> _WORK INSTRUCTION_:
Transcribe the data that follows. Match it character for character.

[[ SUPPLIED RECORDS open ]]

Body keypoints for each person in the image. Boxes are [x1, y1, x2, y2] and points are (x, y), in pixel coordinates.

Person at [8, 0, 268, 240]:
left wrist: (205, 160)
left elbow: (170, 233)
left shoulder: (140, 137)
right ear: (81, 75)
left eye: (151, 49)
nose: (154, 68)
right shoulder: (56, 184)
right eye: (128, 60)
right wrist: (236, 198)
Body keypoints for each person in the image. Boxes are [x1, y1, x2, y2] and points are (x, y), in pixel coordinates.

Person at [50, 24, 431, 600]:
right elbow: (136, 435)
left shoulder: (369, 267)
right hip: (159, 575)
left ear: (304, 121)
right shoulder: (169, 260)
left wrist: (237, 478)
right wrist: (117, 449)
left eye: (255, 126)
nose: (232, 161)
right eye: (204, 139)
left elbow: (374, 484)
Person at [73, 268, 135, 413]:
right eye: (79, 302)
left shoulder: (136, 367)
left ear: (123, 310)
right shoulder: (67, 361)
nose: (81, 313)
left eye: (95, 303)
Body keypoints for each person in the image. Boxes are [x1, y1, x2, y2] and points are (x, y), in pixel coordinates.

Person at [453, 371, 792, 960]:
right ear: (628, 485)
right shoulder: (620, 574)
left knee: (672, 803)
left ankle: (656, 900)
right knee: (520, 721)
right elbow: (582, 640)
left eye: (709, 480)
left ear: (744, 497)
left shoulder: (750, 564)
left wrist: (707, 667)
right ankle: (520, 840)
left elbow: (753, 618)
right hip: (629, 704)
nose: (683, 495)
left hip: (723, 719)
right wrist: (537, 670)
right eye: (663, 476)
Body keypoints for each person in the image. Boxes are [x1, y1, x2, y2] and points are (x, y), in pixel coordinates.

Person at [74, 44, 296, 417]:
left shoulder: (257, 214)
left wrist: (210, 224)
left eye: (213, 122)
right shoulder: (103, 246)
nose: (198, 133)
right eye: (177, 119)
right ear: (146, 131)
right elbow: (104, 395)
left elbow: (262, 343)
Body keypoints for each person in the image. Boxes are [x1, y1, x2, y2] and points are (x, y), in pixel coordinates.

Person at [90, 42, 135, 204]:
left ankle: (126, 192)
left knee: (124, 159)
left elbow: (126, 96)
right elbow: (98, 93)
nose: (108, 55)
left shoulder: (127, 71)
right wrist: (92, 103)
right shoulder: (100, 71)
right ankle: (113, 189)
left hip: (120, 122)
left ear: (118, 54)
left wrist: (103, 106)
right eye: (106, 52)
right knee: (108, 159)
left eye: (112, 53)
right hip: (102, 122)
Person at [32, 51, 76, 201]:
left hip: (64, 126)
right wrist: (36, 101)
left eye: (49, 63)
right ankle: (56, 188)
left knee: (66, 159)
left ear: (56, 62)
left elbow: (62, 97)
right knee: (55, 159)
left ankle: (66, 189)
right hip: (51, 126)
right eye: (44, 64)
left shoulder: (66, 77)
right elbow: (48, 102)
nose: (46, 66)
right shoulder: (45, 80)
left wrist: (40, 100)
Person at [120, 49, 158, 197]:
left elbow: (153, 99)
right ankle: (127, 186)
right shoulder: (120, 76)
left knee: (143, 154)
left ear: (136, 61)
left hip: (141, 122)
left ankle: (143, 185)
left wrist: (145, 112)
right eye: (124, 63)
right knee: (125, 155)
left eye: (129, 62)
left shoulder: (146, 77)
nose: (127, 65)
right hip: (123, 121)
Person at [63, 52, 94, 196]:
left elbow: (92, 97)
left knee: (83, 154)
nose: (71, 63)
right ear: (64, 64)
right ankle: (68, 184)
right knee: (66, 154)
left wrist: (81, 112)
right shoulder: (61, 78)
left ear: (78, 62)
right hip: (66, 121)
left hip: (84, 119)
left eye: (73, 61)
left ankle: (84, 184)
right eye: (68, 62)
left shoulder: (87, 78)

[[ SUPPLIED RECORDS closed ]]

> _RESULT OF THE TASK_:
Body keypoints for each person in the image. Boxes are [x1, y1, x2, y2] and points are (x, y), in pixel coordinates.

Person at [8, 0, 268, 240]:
left wrist: (205, 160)
left elbow: (170, 233)
left shoulder: (140, 137)
right ear: (81, 75)
left eye: (151, 49)
nose: (154, 68)
right shoulder: (56, 184)
right eye: (128, 60)
right wrist: (236, 198)
Body keypoints for each person in the image. Boxes are [x1, y1, x2, y2] and points are (x, y), in pixel coordinates.

Person at [50, 24, 431, 600]:
right elbow: (136, 435)
left shoulder: (369, 267)
right hip: (159, 575)
left ear: (304, 121)
right shoulder: (169, 260)
left wrist: (237, 478)
right wrist: (117, 449)
left eye: (255, 126)
nose: (232, 161)
right eye: (204, 139)
left elbow: (374, 484)
Person at [73, 268, 135, 413]:
right eye: (79, 302)
left shoulder: (136, 367)
left ear: (123, 310)
right shoulder: (67, 361)
nose: (81, 313)
left eye: (95, 303)
Body keypoints for each person in the image. Boxes are [x1, y1, x2, y2] and points are (x, y), in pixel coordinates.

Person at [453, 371, 792, 960]:
right ear: (628, 485)
right shoulder: (620, 574)
left knee: (672, 803)
left ankle: (656, 900)
right knee: (520, 721)
right elbow: (582, 640)
left eye: (709, 480)
left ear: (744, 497)
left shoulder: (750, 564)
left wrist: (707, 667)
right ankle: (520, 840)
left elbow: (753, 618)
right hip: (629, 704)
nose: (683, 495)
left hip: (723, 719)
right wrist: (537, 670)
right eye: (663, 476)
Body keypoints for each person in the image. Boxes are [x1, y1, x2, y2] and points are (x, y), in pixel coordinates.

Person at [74, 44, 296, 417]:
left shoulder: (257, 214)
left wrist: (210, 224)
left eye: (213, 122)
right shoulder: (103, 246)
nose: (198, 133)
right eye: (177, 119)
right ear: (146, 131)
right elbow: (104, 395)
left elbow: (262, 343)
Body keypoints for each person in the image. Boxes are [x1, y1, x2, y2] and points are (x, y), in pixel coordinates.

Person at [90, 42, 135, 204]:
left ankle: (126, 192)
left knee: (124, 159)
left elbow: (126, 96)
right elbow: (98, 93)
nose: (108, 55)
left shoulder: (127, 71)
right wrist: (92, 103)
right shoulder: (100, 71)
right ankle: (113, 189)
left hip: (120, 122)
left ear: (118, 54)
left wrist: (103, 106)
right eye: (106, 52)
right knee: (108, 159)
left eye: (112, 53)
right hip: (102, 122)
Person at [32, 51, 76, 201]:
left hip: (64, 126)
right wrist: (36, 101)
left eye: (49, 63)
right ankle: (56, 188)
left knee: (66, 159)
left ear: (56, 62)
left elbow: (62, 97)
right knee: (55, 159)
left ankle: (66, 189)
right hip: (51, 126)
right eye: (44, 64)
left shoulder: (66, 77)
right elbow: (48, 102)
nose: (46, 66)
right shoulder: (45, 80)
left wrist: (40, 100)
Person at [120, 49, 158, 197]:
left elbow: (153, 99)
right ankle: (127, 186)
right shoulder: (120, 76)
left knee: (143, 154)
left ear: (136, 61)
left hip: (141, 122)
left ankle: (143, 185)
left wrist: (145, 112)
right eye: (124, 63)
right knee: (125, 155)
left eye: (129, 62)
left shoulder: (146, 77)
nose: (127, 65)
right hip: (123, 121)
Person at [63, 52, 94, 196]:
left elbow: (92, 97)
left knee: (83, 154)
nose: (71, 63)
right ear: (64, 64)
right ankle: (68, 184)
right knee: (66, 154)
left wrist: (81, 112)
right shoulder: (61, 78)
left ear: (78, 62)
right hip: (66, 121)
left hip: (84, 119)
left eye: (73, 61)
left ankle: (84, 184)
right eye: (68, 62)
left shoulder: (87, 78)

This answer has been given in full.